Voor Nederland is de positie van Turkije als cruciale schakel tussen Oost en West, verankerd in westerse structuren als de NAVO en Raad van Europa, van groot belang. Daarnaast spelen de economische betrekkingen tussen beide landen en de economische mogelijkheden die Turkije Nederland biedt, een aanzienlijke rol. De verwevenheid van Nederland en Turkije, met name vanwege de 400.000 Nederlanders met Turkse wortels, maar ook op cultureel, economisch en politiek gebied, waardeert Nederland hoog.

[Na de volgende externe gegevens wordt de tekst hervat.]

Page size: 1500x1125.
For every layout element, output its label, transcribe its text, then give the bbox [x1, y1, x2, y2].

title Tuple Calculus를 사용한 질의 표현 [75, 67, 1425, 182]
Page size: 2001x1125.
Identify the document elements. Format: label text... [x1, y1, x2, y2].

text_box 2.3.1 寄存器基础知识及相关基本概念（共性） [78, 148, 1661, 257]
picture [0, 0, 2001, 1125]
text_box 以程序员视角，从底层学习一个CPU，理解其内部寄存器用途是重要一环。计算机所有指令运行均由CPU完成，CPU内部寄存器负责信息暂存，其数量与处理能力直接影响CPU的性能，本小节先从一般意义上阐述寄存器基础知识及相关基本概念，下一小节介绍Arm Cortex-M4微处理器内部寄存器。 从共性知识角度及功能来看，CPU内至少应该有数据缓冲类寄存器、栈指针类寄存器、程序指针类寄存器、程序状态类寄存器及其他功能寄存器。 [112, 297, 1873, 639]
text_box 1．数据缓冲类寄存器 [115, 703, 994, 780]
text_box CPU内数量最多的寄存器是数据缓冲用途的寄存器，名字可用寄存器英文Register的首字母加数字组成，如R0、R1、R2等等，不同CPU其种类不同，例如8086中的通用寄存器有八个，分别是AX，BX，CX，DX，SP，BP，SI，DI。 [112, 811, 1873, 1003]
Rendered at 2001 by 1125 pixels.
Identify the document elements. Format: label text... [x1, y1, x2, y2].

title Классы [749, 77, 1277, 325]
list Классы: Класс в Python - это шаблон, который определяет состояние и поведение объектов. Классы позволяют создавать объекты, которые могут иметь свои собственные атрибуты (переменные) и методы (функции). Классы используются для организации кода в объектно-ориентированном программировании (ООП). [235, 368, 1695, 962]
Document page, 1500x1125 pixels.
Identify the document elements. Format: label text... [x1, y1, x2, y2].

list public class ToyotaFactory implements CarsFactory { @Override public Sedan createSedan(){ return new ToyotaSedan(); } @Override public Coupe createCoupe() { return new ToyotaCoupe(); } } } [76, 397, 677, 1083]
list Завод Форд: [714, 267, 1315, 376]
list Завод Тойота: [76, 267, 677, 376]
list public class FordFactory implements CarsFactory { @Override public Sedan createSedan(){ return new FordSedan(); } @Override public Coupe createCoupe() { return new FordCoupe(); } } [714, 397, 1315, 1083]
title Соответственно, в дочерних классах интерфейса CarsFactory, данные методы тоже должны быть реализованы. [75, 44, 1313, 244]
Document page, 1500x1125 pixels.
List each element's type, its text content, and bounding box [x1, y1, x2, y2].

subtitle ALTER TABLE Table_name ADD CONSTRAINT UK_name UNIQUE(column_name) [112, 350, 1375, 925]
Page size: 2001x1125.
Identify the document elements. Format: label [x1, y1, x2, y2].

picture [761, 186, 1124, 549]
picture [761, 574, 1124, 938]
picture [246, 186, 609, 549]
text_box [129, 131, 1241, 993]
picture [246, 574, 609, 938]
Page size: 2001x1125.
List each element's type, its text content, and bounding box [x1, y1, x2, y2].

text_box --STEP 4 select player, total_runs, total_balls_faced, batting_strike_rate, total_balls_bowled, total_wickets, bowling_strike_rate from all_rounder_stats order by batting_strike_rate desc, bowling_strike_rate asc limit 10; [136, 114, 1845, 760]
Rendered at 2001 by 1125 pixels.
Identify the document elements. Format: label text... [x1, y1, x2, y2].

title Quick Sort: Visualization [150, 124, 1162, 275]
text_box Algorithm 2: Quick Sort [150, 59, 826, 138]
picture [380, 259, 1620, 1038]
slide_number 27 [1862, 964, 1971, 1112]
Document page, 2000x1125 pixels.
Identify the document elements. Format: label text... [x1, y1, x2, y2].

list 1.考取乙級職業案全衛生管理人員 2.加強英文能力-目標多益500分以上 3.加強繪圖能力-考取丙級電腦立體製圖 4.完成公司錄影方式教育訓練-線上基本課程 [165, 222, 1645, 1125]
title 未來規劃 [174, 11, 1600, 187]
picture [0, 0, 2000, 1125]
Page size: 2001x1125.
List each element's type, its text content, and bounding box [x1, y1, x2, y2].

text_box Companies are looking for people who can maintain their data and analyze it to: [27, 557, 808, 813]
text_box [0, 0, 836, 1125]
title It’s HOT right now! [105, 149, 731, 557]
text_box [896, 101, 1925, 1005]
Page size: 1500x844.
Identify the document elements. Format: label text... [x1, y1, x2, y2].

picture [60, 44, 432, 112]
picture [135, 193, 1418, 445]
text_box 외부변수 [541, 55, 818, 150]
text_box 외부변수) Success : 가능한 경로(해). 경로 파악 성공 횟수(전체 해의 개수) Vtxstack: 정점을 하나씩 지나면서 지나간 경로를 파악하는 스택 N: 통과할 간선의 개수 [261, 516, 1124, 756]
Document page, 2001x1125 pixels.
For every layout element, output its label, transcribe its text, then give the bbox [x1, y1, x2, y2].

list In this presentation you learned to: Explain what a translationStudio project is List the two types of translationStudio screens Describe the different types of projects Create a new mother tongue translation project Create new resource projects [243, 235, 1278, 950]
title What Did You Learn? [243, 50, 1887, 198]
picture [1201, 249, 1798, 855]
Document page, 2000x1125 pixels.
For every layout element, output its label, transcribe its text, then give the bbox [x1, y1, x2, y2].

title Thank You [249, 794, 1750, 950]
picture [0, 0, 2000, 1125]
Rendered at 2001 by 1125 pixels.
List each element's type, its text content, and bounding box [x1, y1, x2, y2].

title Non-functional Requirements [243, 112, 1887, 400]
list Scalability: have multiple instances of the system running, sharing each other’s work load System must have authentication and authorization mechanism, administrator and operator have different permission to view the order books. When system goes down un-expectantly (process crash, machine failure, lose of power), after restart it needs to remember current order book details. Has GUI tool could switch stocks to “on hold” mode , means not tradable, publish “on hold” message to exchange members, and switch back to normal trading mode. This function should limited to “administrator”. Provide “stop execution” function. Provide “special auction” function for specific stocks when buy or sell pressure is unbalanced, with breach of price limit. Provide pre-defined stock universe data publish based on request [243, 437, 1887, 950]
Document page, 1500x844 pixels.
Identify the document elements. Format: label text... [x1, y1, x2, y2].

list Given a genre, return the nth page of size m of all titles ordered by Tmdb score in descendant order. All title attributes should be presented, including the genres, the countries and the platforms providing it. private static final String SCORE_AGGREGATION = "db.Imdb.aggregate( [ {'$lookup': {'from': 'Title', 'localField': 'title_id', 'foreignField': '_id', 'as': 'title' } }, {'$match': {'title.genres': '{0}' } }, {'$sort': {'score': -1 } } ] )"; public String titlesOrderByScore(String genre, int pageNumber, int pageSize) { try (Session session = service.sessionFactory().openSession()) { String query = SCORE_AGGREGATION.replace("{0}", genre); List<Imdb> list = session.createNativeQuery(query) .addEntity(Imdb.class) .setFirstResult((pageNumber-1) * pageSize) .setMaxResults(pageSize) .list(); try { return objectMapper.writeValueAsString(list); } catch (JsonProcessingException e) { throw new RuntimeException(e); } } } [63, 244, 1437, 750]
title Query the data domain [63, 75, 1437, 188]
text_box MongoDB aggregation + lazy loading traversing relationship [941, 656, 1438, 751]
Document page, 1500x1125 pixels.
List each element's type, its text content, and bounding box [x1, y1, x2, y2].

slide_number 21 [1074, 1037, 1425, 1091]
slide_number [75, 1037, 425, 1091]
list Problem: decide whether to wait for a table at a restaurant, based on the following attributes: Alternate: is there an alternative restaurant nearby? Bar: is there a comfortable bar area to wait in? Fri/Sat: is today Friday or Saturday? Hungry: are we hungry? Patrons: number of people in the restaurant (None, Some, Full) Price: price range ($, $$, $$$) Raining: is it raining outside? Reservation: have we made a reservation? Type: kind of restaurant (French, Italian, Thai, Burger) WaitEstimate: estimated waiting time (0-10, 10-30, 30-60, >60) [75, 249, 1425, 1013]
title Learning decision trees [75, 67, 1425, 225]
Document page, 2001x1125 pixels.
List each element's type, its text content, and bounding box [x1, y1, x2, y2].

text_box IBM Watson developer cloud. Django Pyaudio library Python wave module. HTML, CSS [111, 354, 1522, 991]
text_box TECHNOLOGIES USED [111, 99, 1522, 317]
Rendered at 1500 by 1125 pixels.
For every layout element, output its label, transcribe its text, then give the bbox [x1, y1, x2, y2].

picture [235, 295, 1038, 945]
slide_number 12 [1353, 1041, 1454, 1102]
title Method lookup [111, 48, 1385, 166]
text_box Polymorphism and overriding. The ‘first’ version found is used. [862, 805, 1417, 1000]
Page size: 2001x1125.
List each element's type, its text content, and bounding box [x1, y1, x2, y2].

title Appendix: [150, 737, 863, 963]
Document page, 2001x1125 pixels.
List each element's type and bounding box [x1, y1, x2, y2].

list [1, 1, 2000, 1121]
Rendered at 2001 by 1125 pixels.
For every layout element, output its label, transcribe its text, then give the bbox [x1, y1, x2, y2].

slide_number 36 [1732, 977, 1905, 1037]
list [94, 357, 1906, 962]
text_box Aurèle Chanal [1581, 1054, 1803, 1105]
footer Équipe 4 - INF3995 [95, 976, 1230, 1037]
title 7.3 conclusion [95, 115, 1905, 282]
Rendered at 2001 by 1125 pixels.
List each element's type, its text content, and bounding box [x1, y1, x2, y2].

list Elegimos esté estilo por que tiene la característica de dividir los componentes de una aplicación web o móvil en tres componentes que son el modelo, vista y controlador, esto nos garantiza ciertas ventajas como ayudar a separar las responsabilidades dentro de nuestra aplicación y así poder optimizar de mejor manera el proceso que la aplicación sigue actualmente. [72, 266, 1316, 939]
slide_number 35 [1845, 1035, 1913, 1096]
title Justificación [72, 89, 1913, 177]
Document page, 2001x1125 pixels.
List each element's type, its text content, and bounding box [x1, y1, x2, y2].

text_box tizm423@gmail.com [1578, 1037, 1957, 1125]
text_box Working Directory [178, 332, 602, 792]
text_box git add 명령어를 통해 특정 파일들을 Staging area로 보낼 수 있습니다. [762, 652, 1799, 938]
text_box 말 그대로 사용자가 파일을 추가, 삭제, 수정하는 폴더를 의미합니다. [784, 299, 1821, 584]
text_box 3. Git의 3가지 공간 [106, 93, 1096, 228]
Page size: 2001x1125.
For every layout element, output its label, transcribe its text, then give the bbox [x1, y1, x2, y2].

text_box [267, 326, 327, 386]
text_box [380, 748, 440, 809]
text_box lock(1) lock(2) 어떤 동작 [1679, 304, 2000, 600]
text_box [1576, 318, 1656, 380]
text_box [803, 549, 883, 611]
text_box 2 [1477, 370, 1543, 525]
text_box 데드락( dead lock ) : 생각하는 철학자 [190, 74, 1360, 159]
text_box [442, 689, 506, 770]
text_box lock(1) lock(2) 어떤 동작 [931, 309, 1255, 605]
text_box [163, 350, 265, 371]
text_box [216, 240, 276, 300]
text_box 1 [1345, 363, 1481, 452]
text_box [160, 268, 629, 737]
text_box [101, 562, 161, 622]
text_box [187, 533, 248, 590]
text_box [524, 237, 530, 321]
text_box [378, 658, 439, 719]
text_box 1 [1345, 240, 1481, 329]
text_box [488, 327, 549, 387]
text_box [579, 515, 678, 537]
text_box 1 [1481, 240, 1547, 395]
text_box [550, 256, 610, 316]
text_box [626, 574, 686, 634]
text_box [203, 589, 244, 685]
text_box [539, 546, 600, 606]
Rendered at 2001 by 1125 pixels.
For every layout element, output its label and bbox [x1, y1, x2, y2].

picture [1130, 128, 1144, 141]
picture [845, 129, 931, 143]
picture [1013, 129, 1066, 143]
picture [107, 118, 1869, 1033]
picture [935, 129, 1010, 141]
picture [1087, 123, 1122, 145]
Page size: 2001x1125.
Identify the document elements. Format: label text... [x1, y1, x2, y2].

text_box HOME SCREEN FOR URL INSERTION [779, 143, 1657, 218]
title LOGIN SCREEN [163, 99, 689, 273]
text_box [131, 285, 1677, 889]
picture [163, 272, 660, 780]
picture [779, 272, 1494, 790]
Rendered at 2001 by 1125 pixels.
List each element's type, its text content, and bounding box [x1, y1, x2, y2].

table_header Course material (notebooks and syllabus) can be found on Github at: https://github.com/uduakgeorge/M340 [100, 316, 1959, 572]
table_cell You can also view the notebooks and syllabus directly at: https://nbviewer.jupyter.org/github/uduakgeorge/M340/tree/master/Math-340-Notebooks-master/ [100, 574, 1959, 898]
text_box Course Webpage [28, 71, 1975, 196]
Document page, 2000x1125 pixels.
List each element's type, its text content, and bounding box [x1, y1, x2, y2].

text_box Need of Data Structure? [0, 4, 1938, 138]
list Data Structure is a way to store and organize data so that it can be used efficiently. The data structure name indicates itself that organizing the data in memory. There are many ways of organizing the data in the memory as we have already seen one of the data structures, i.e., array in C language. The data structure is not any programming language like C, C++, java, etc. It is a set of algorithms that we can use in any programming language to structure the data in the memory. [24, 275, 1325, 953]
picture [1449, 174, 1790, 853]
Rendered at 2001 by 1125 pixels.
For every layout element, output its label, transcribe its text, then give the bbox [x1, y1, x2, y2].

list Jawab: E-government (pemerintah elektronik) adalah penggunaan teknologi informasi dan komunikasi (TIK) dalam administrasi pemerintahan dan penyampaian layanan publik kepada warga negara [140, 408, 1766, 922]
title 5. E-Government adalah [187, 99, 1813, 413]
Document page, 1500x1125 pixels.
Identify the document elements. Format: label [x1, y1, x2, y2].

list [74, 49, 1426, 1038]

‘Zorg dat je project bekend is’, benadrukte ook Cees de Graaff, directeur van SICA, vervolgens. Ook los van de vraag hoe de financiering tot stand komt, is het zinvol om plannen aan te melden bij SICA en/of het Turkije Instituut, aldus De Graaff. Hoe meer bekend is over de verschillende projecten, hoe beter de coördinatoren van NLTR400 kunnen inspelen op de mogelijkheden die er (al wel) zijn en waar nodig en gewenst advies kunnen geven.

Het begin

In een levendige en informatieve lezing lichtte Osmanist Alexander de Groot het historische begin van de Turks-Nederlandse betrekkingen toe. Op uitnodiging van de Verheven Porte (het  Osmaanse hof) arriveerde de Schiedamse jurist  Cornelis Haga in maart 1612 in Constantinopel. Na het in ontvangst nemen van de zogeheten Capitulaties in juli van dat jaar, vertegenwoordigde Haga de Staaten-Generaal van de Republiek der Verenigde Nederlanden maar liefst tot 1639. Een roerige periode voor het thuisland (de Tachtigjarige Oorlog woedde, met een tussenpose van 12 jaar, tot 1648), waarin Haga een diplomatieke weg moest vinden tussen de handelsbelangen van de Republiek en de militaire belangen van zijn gastheer. In Schiedam wordt met medewerking van De Groot gewerkt aan een biografie over Haga, die volgend jaar zomer gepubliceerd wordt.

Culturele verschillen

Na de pauze gaf Lily Sprangers, directeur Turkije Instituut, een workshop culturele verschillen in zakendoen tussen Nederland en Turkije. Opgeluisterd met menige anekdote schetste zij de belangrijkste verschillen (hiërarchie, individualisme versus collectivisme, belang van persoonlijke contacten) tussen de Nederlandse en Turkse zakelijke mores. Na afloop werden de aanwezigen uitgenodigd voor een netwerkborrel, aangeboden door de Gemeente Schiedam.